Universal language may refer to a hypothetical or historical language spoken and understood by all or most of the world's population. In some contexts, it refers to a means of communication said to be understood by all living things, beings, and objects alike. It may be the idea of an international auxiliary language for communication between groups speaking different primary languages. In other conceptions, it may be the primary language of all speakers, or the only existing language. Some religious and mythological traditions state that there was once a single universal language among all people, or shared by humans and supernatural beings.
In other traditions, there is less interest in or a general deflection of the question. For example in Islam the Arabic language is the language of the Qur'an, and so universal for Muslims. The written Classical Chinese language was and is still read widely but pronounced differently by readers in China, Vietnam, Korea and Japan; for centuries it was a ''de facto'' universal ''literary'' language for a broad-based culture. In something of the same way Sanskrit in India and Nepal, and Pali in Sri Lanka and in Theravada countries of South-East Asia (Burma, Thailand, Cambodia), were literary languages for many for whom they were not their mother tongue.
Comparably, the Latin language (''qua'' Medieval Latin) was in effect a universal language of literati in the Middle Ages, and the language of the Vulgate Bible in the area of Catholicism, which covered most of Western Europe and parts of Northern and Central Europe also.
In a more practical fashion, trade languages, such as ancient Koine Greek, may be seen as a kind of ''real'' universal language, that was used for commerce.
In historical linguistics, monogenesis refers to the idea that all spoken human languages are descended from a single ancestral language spoken many thousands of years ago.

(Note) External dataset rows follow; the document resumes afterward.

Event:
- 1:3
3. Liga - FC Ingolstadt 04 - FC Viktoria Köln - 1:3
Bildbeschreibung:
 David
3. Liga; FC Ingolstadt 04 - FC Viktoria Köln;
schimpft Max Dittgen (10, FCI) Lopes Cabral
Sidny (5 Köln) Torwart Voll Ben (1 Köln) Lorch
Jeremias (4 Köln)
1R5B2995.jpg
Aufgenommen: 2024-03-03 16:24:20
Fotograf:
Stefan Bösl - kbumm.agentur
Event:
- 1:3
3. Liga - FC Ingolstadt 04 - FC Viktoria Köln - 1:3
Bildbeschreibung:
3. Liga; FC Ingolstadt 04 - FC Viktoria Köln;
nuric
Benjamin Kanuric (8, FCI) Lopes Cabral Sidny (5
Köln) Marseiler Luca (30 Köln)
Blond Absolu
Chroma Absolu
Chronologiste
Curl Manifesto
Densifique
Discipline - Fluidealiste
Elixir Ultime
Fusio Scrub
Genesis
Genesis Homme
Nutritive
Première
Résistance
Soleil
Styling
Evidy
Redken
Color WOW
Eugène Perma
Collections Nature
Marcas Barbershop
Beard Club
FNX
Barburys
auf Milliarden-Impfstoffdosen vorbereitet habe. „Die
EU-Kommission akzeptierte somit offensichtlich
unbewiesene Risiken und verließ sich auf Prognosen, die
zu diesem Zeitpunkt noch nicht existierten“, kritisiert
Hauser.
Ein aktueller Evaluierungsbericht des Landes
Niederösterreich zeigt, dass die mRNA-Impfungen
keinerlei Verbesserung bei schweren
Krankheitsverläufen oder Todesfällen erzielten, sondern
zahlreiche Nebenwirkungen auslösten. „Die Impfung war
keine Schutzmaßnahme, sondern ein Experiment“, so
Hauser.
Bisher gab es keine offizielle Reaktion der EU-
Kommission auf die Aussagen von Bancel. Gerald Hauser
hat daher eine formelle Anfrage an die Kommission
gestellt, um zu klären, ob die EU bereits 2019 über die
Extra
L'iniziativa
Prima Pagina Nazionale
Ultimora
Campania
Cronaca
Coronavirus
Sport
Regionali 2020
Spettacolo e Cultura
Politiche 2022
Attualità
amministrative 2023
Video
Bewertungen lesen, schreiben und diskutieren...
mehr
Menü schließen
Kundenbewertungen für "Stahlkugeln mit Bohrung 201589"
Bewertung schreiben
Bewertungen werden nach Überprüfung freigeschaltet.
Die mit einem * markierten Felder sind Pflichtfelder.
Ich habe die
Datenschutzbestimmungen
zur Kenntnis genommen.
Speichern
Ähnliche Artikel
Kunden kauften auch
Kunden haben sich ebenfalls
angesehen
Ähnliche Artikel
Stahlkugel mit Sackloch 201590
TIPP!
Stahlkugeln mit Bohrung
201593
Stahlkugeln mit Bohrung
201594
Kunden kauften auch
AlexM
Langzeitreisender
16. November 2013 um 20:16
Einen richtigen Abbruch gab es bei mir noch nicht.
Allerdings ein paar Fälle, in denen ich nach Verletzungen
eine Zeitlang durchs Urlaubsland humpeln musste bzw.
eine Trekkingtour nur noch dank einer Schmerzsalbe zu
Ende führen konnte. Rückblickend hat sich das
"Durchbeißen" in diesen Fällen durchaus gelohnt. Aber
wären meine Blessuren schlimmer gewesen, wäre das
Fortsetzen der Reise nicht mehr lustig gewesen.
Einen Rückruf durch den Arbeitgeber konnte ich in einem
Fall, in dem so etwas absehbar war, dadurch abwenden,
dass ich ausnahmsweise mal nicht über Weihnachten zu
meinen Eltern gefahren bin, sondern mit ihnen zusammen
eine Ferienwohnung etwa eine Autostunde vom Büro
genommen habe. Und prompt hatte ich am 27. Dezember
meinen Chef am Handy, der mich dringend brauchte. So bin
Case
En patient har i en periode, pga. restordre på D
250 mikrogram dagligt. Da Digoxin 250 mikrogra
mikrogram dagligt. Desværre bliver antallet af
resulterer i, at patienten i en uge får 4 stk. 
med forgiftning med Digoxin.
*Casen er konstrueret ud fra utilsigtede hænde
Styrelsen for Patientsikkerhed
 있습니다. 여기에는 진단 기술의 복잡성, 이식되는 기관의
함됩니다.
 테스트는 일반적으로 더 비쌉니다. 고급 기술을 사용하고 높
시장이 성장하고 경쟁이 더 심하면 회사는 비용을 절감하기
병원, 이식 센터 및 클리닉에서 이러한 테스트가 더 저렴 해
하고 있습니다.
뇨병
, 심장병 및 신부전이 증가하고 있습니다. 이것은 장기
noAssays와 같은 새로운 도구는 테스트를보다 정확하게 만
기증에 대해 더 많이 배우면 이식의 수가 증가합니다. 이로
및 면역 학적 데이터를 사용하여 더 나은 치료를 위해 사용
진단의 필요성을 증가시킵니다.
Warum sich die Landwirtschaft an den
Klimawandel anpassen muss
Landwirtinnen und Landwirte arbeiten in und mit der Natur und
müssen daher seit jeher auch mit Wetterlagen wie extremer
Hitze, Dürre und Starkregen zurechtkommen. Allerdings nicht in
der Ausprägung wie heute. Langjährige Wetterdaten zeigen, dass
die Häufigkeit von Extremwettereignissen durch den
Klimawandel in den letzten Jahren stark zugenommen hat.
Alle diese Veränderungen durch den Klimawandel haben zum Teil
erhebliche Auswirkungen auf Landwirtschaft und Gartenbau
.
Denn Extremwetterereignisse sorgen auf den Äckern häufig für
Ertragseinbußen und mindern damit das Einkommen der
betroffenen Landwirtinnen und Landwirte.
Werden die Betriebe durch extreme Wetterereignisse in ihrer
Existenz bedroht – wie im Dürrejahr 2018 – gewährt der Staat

==Mythological universal languages==

Various religious texts, myths and legends describe a state of humanity in which originally only one language was spoken. In Judeo-Christian beliefs, the "confusion of tongues" described in the Biblical story of the Tower of Babel tells of the creation of numerous languages from an original Adamic language. Similar myths exist in other cultures describing the creation of multiple languages as an act of a god, such as the destruction of a 'knowledge tree' by Brahma in Indic tradition, or as a gift from the God Hermes in Greek myth. Other myths describe the creation of different languages as concurrent with the creation of different tribes of people, or due to supernatural events.